Horizontal scaling is an ideal choice for businesses anticipating rapid or unpredictable growth in their eCommerce operations. It provides the flexibility and redundancy necessary to handle surges in traffic and transaction volumes while maintaining performance and reliability.

Cloud Hosting Scaling

In the context of cloud hosting infrastructures like AWS (Amazon Web Services), both vertical scaling and horizontal scaling are key strategies for managing resources and optimizing the performance and availability of applications. AWS provides various services and tools that enable users to implement both vertical and horizontal scaling based on their specific requirements. Here's how these terms relate to AWS services:

  • Vertical Scaling in AWS: In AWS, vertical scaling can be achieved by resizing the resources of an individual EC2 instance, which is Amazon's virtual server in the cloud. AWS also provides services like Amazon RDS (Relational Database Service) and Amazon ElastiCache, where you can vertically scale your database or cache nodes by modifying their instance types.
  • Horizontal Scaling in AWS: Horizontal scaling in AWS involves adding more instances to your infrastructure. AWS offers several services that facilitate horizontal scaling, such as:
  • Auto Scaling: AWS Auto Scaling allows you to automatically add or remove EC2 instances based on demand. You can set up policies that define when to add or remove instances, ensuring that your application can handle varying levels of traffic efficiently.
  • Elastic Load Balancing (ELB): ELB automatically distributes incoming application traffic across multiple targets, such as EC2 instances, to ensure no single instance is overwhelmed. ELB works in conjunction with Auto Scaling to distribute traffic.
  • Amazon ECS (Elastic Container Service) and Kubernetes on AWS: These services enable you to manage and orchestrate containers at scale. You can deploy containerized applications across a cluster of EC2 instances, and ECS or Kubernetes handles the distribution and management of containers.
  • Serverless Computing: AWS Lambda is a serverless computing service that allows you to run code without provisioning or managing servers. It automatically scales based on the incoming request rate. You only pay for the compute time that you consume, making it a highly efficient and scalable option for certain workloads.

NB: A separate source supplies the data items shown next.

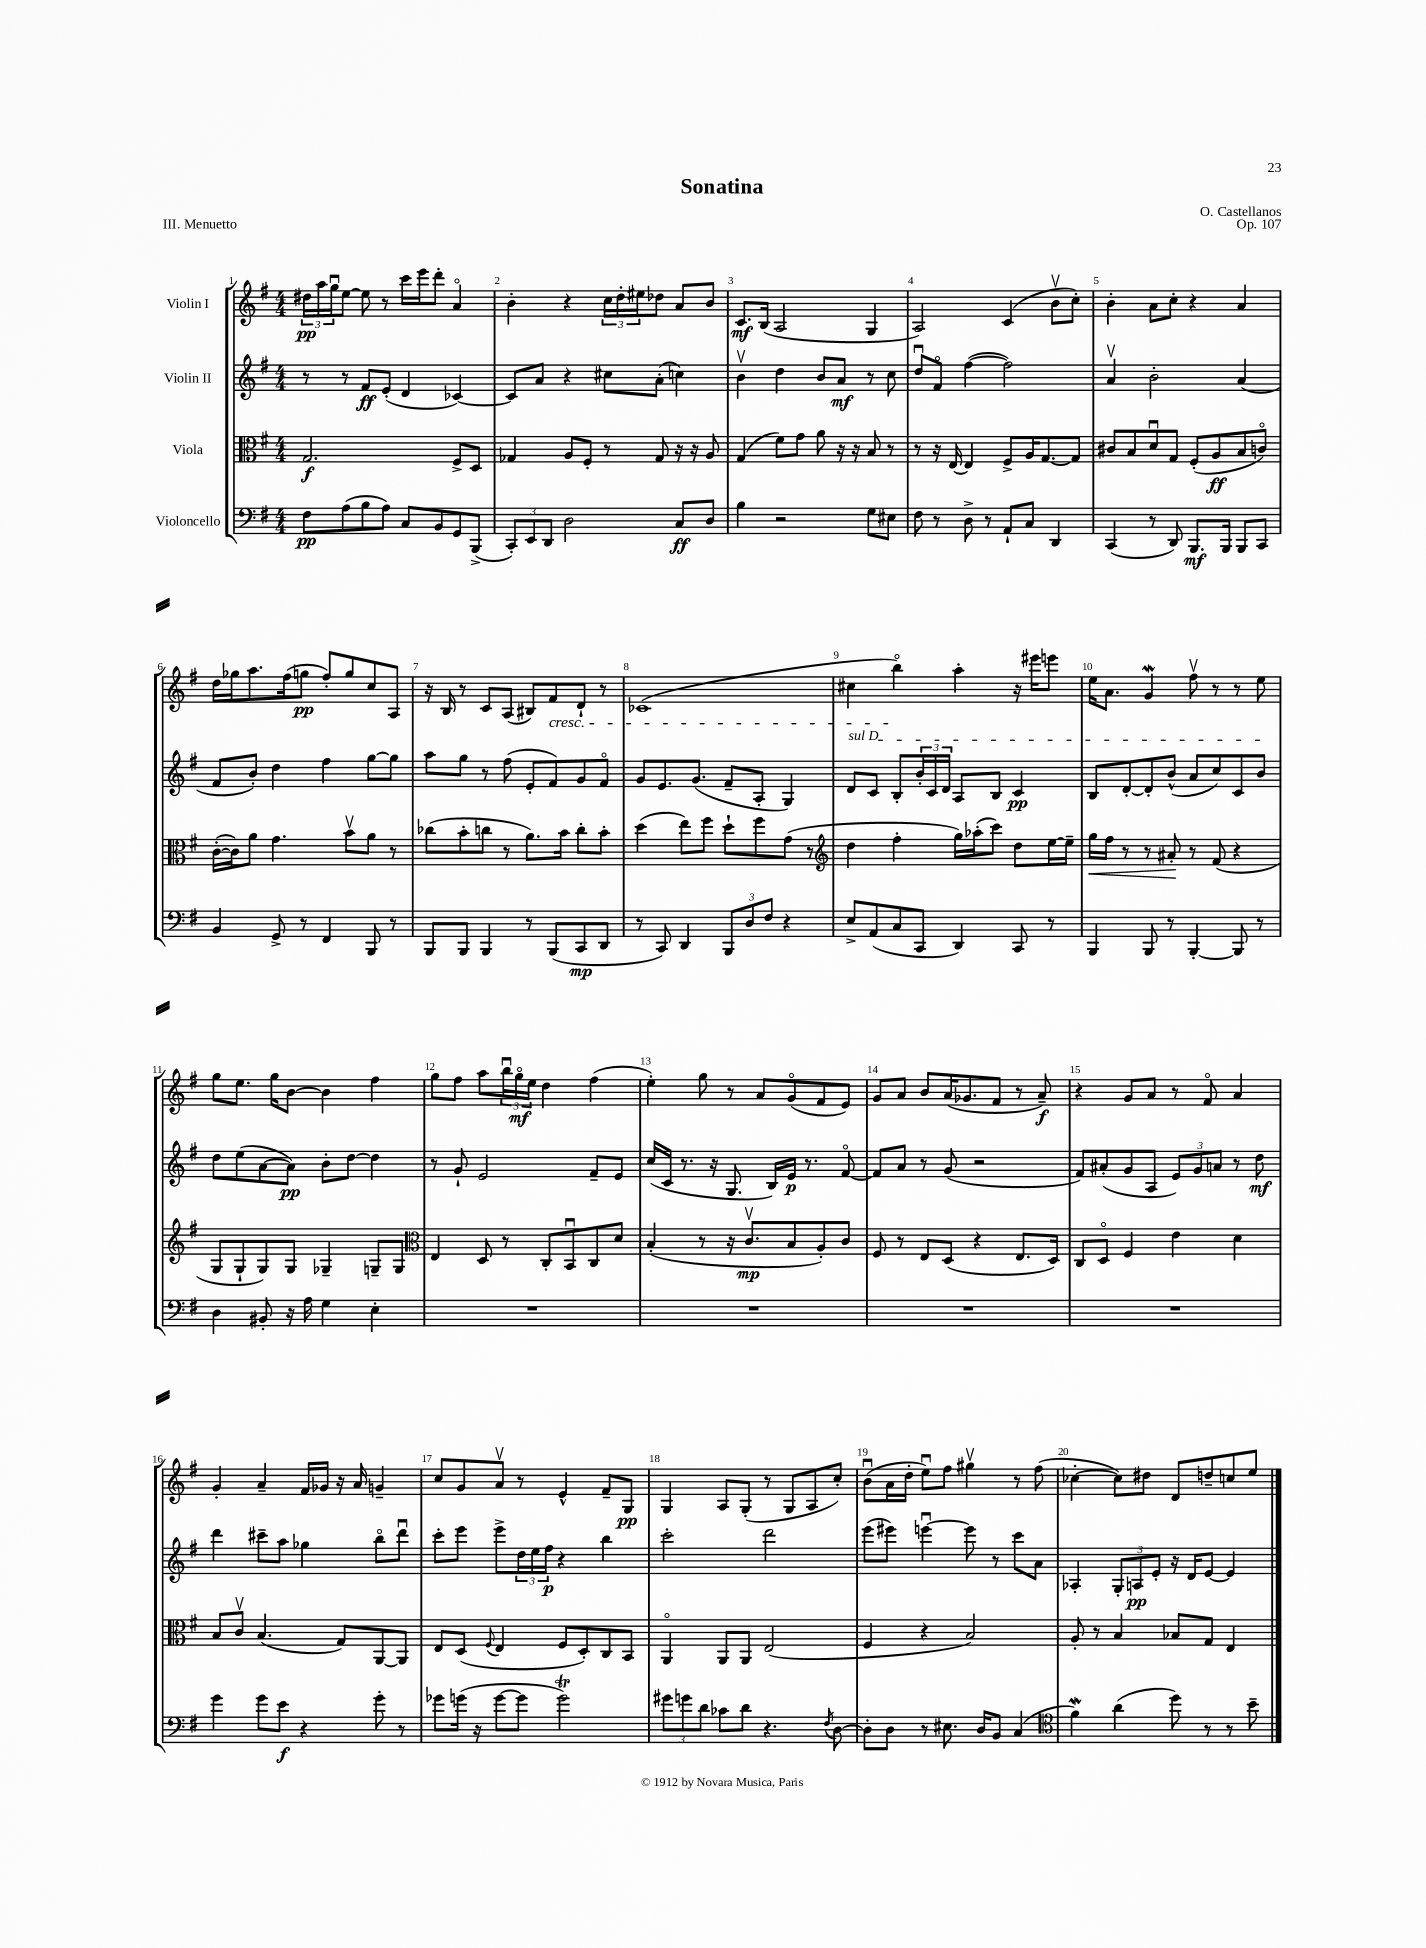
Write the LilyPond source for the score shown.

\header { title = "Sonatina" composer = "O. Castellanos" opus = "Op. 107" piece = "III. Menuetto" }
<<
\new StaffGroup <<
\new Staff = "s0" \with { instrumentName = "Violin I" } {
    \clef treble \key g \major \numericTimeSignature \time 4/4
    \tuplet 3/2 { dis''16\pp a''16 g''16\downbow } e''8~ e''8 r8 c'''16 e'''16 d'''8-. a'4\flageolet |
    b'4-. r4 \tuplet 3/2 { c''16 d''16-. eis''16 } des''8 a'8 b'8 |
    c'8.\mf b16( a2 g4 |
    a2) c'4( b'8\upbow c''8-.) |
    b'4-. a'8 c''8-. r4 a'4 |
    d''16 ges''16 a''8. fis''16( g''8\pp fis''8-.) g''8 c''8 a8 |
    r16 b16 r8 c'8 a8( bis8) fis'8\cresc d'8-! r8 |
    ces'1( |
    cis''4 b''4\flageolet\!) a''4-. r16 eis'''16 e'''8 |
    e''16 a'8. g'4\mordent fis''8\upbow r8 r8 e''8 |
    g''8 e''8. g''16 b'8~ b'4 fis''4 |
    g''8 fis''8 a''8 \tuplet 3/2 { b''16\downbow g''16\flageolet\mf e''16 } d''4 fis''4( |
    e''4-.) g''8 r8 a'8 g'8\flageolet( fis'8 e'8) |
    g'8 a'8 b'8 a'16( ges'8. fis'8 r8 a'8--\f) |
    r4 g'8 a'8 r8 fis'8\flageolet a'4 |
    g'4-. a'4-- fis'16 ges'16 r16 a'16 g'4-- |
    c''8 g'8 a'8\upbow r8 e'4-^ fis'8-- g8\pp |
    g4 a8 g8-.( r8 g8 a8 c''8-.) |
    b'8\downbow( a'16 d''16-. e''8\downbow) fis''8 gis''4\upbow r8 fis''8( |
    ces''4~-. ces''8) dis''8 d'8 d''8-- c''8 e''8 \bar "|." |
}
\new Staff = "s1" \with { instrumentName = "Violin II" } {
    \clef treble \key g \major \numericTimeSignature \time 4/4
    r8 r8 fis'8\ff e'8-.( d'4 ces'4~) |
    ces'8 a'8 r4 cis''8 a'8-.( c''4) |
    b'4\upbow d''4 b'8 a'8\mf r8 c''8 |
    d''8\downbow fis'8\flageolet fis''4~( fis''2) |
    a'4\upbow b'2-. a'4( |
    fis'8 b'8-.) d''4 fis''4 g''8~ g''8 |
    a''8 g''8 r8 fis''8( e'8-. fis'8) g'8 fis'8\flageolet |
    g'8 e'8. g'8.( fis'8-- a8-. g4) |
    \once \override TextSpanner.bound-details.left.text = \markup { \italic "sul D" } d'8\startTextSpan c'8 b8-. \tuplet 3/2 { b'16-. c'16 d'16 } a8 b8 c'4\pp |
    b8 d'8~-. d'8-. b'8-^( a'8 c''8) c'8 b'8\stopTextSpan |
    d''8 e''8( a'8~ a'8\pp) b'8-. d''8~ d''4 |
    r8 g'8-! e'2 fis'8-- e'8 |
    c''16( c'16 r8. r16 g8. b16) e'16\p r8. fis'8~\flageolet |
    fis'8 a'8 r8 g'8( r2 |
    fis'8) ais'8-.( g'8 a8 \tuplet 3/2 { e'8) g'8 a'8 } r8 d''8\mf |
    d'''4 cis'''8-- a''8 ges''4 b''8\flageolet d'''8\downbow |
    c'''8-. e'''8 e'''8-> \tuplet 3/2 { d''16 e''16 fis''16\p } r4 b''4 |
    c'''2-. d'''2 |
    e'''8( eis'''8) e'''4~\downbow e'''8 r8 c'''8 a'8 |
    aes4-. \tuplet 3/2 { g8-. a8\pp e'8-. } r16 d'16 e'8~ e'4 \bar "|." |
}
\new Staff = "s2" \with { instrumentName = "Viola" } {
    \clef alto \key g \major \numericTimeSignature \time 4/4
    g2.\f fis8-> d8 |
    ges4 a8 fis8-. r8 ges8 r16 r16 a8 |
    g4( fis'8) g'8 a'8 r16 r16 b8 r8 |
    r8 r16 e16~ e4 fis8-> a16 g8.~ g8 |
    cis'8 b8 d'8\downbow g8 fis8-.( a8\ff b8 c'8\flageolet) |
    c'16~-.( c'16) a'8 g'4. b'8\upbow a'8 r8 |
    ces''8( b'8-. c''8 r8 a'8.) b'16 c''8-. b'8-. |
    d''4( e''8) fis''8 d''8-! fis''8 g'8( r8 |
    \clef treble d''4 fis''4-. g''16) aes''16-.( c'''8) d''8 e''16~ e''16-- |
    g''16\< fis''16 r8 r8 ais'8-.\! r8 fis'8( r4 |
    g8 g8-! g8) g8 ges4-- g8-- g8 |
    \clef alto e4 d8 r8 c8-. b,8\downbow c8 d'8 |
    b4-.( r8 r16 c'8.\upbow\mp b8 a8-.) c'8 |
    fis8 r8 e8 d8( r4 e8. d16) |
    c8 d8\flageolet fis4 e'4 d'4 |
    b8 c'8\upbow b4.( g8) a,8~ a,8 |
    e8 d8( \appoggiatura { fis8 } e4 fis8 d8-.) c8 b,8 |
    a,4\flageolet a,8 a,8 e2( |
    fis4 r4 b2) |
    a8-. r8 b4 bes8 g8 e4 \bar "|." |
}
\new Staff = "s3" \with { instrumentName = "Violoncello" } {
    \clef bass \key g \major \numericTimeSignature \time 4/4
    fis8\pp a8( b8 a8) c8 b,8 g,8 b,,8->( |
    \tuplet 3/2 { c,8-.) e,8 d,8 } d2 c8\ff d8 |
    b4 r2 g8 eis8 |
    fis8 r8 d8-> r8 a,8-! c8 d,4 |
    c,4( r8 d,8) b,,8.\mf b,,16 b,,8 c,8 |
    b,4 g,8-> r8 fis,4 b,,8 r8 |
    b,,8 b,,8 b,,4 r8 b,,8( c,8\mp d,8 |
    r8 c,8) d,4 \tuplet 3/2 { b,,8 d8 fis8 } r4 |
    e8-> a,8( c8 c,8 d,4) c,8 r8 |
    b,,4 b,,8 r8 b,,4~-. b,,8 r8 |
    d4 bis,8-. r16 a16 g4 e4-. |
    R1 |
    R1 |
    R1 |
    R1 |
    g'4 g'8 e'8\f r4 g'8-. r8 |
    ges'8 g'16( r16 g'8~ g'8 g'2\trill) |
    \tuplet 3/2 { gis'8 g'8 d'8 } ces'8 d'8 r4. \acciaccatura { fis8 } d8~ |
    d8-. d8 r8 eis8. d16 b,8 c4( |
    \clef tenor fis'4\mordent) a'4( d''8) r8 r8 b'8-- \bar "|." |
}
>>
>>
\layout { \context { \Score \override BarNumber.break-visibility = ##(#f #t #t) barNumberVisibility = #all-bar-numbers-visible } }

AWS provides a range of services and features that allow users to vertically scale individual instances and horizontally scale applications by adding or removing instances based on demand.

How Do You Improve eCommerce Performance?

Improving performance requires a holistic approach. Consider aspects like:

  • Hosting
  • Code optimization
  • Load balancing
  • Database tuning
  • Content delivery networks (CDNs)
  • Responsive design

You should also analyze your site's images, videos, and other assets, as well as JavaScript. Continuous testing — we recommend on a quarterly basis — can help identify and rectify performance issues. You can also set up automated performance reviews to receive notifications when performance deteriorates — a service provided by eCommerce development agencies, including IronPlane.

A note about security: While it may not seem that security plays a direct role in your site’s performance, it is an important consideration in order to prevent bots, phishing, malware, skimming, and other potential security issues.

Finding an eCommerce Platform That Balances Performance & Scalability

Selecting the right eCommerce platform is critical — it's essential to choose a platform that excels in both performance and scalability. SaaS (software as a service) platforms are often a wise choice, as they handle these concerns for you, ensuring your site remains highly performant and scalable. Investing in such platforms is a smart move, considering that their revenue is directly tied to yours.

Balancing eCommerce scalability and performance is an ongoing endeavor, and it's essential to keep adapting as your business grows, that way your website's ability to handle increasing demands can keep up. With the right strategies in place, you can achieve the ideal balance between speed and scalability.